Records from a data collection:
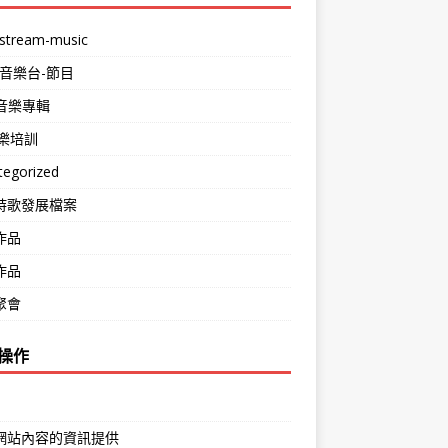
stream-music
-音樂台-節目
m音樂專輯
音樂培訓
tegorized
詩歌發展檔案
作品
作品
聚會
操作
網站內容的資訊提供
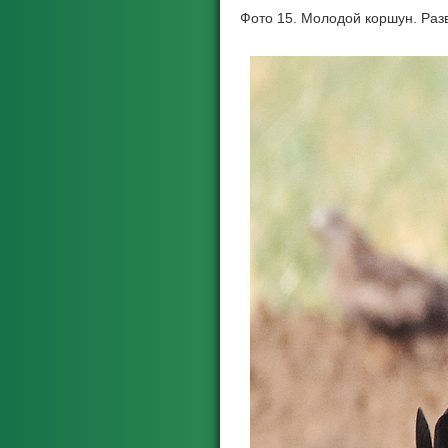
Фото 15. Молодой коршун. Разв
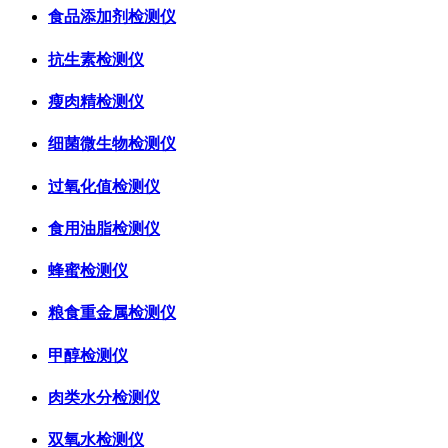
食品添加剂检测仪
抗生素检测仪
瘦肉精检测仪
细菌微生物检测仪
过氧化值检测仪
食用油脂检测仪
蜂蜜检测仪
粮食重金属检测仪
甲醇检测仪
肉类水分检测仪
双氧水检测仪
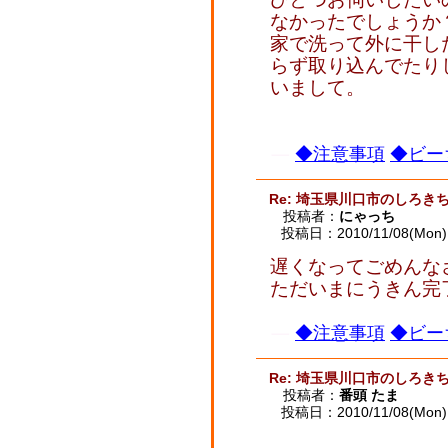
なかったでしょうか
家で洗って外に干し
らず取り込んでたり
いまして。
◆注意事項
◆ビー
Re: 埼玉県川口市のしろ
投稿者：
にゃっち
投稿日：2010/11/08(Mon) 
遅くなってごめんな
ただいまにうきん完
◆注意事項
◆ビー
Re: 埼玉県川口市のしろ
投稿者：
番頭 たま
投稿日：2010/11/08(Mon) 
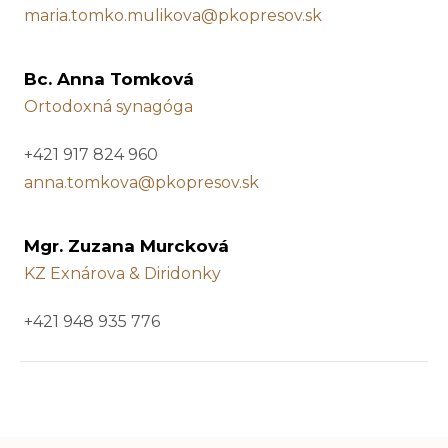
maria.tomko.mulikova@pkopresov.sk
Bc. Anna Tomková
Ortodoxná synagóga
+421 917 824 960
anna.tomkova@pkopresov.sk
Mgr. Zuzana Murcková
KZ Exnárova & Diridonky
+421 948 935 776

◆ **TASK BRIEF**: Count the lines in the records that contain the string "pkopresov", treating uppercase and lowercase letters as different, and give only the number.

◆ **RESPONSE AREA**: 2